Not being able to be the best version of yourself is indeed a cost and, at the same time, always being the best version of yourself is an unattainable task. Shit happens, we have to deal with it and a lot of the time we have no control over what goes on, so yes, sometimes, we will screw up, apologise, learn, and, most certainly, screw up again, but maybe differently or less, if we have put our lesson to good use. By pouring the alcohol in the cocktail though (pun intended), we just add an extra layer of difficulty for us, because we add long-brewing stress covered in short-term relief.

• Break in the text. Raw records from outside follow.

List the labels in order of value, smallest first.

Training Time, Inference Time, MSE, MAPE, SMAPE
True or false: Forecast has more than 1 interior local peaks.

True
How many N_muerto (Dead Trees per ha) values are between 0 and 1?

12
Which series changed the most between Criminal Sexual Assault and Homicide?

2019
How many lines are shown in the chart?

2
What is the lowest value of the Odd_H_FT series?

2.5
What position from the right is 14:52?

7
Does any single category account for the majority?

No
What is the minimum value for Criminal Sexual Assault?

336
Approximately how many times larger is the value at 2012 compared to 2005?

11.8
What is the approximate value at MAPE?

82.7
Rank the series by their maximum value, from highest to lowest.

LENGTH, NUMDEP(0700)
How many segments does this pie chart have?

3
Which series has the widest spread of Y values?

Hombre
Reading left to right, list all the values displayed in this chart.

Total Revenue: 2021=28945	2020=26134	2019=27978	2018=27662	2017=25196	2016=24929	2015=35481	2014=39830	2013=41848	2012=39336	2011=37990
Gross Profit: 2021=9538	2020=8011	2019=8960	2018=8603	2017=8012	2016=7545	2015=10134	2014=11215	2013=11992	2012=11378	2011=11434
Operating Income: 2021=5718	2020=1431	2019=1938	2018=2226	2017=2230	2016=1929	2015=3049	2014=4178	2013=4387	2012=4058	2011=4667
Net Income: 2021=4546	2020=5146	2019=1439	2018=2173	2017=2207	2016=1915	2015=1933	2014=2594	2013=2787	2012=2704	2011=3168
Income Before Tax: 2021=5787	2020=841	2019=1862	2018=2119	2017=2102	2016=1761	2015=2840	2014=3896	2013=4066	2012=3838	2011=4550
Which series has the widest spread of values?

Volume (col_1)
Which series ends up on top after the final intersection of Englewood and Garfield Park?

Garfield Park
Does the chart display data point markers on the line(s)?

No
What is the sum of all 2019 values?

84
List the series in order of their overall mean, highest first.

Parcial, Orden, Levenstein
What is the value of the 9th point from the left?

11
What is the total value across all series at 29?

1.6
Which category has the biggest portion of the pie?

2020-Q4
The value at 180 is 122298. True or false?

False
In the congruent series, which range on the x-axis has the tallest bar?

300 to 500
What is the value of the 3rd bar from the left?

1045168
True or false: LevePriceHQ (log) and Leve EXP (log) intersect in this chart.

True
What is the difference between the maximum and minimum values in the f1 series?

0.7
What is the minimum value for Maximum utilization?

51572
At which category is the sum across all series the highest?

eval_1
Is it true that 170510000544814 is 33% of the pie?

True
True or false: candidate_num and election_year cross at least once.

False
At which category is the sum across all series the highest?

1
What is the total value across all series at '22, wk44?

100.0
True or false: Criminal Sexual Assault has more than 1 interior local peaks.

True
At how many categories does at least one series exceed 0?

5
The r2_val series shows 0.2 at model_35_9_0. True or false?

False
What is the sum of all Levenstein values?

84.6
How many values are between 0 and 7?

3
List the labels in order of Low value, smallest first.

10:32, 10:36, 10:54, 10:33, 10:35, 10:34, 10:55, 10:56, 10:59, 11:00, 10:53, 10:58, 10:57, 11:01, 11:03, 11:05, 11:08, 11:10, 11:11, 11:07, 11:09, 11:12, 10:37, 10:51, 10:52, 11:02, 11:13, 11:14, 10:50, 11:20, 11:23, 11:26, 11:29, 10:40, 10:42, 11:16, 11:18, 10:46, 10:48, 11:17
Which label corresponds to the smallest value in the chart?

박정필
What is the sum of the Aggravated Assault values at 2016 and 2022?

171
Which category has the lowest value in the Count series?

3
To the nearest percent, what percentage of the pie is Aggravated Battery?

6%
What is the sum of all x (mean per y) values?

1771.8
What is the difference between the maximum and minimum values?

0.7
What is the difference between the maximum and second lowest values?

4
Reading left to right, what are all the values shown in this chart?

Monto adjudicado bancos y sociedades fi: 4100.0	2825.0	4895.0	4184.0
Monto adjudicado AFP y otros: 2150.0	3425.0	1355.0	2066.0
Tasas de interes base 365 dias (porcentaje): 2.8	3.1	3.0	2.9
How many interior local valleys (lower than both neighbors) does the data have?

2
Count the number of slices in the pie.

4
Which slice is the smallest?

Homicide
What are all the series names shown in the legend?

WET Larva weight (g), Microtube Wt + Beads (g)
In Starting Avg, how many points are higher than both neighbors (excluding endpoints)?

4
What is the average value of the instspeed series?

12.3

If we get to distance ourselves from our life and look at all those snippets that are not working or that we would like to improve and change, I find it bizarre that our alcohol use is almost never one of the things we are ready to look at to change, so much so that it doesn’t even come into the conversation unless it becomes a real problem and, by then, it’s even harder to act on it. We don’t realise how much of our life will improve if we only looked at that and change it. 

What would that wheel look like if every single slice of it was not tainted by your alcohol use? Most of us don’t even realise that we don’t have to drink and certainly we don’t have to do it all the time! You can still go to a pub, go to a gig, a party, have fun and dance, without a drop of alcohol in you. I now see being sober as an act of rebellion because society keeps hammering it on us that it’s a necessary element (or evil) and it’s actually not. But most of us won’t even question the presence of it. But you can, and I invite you to do just that.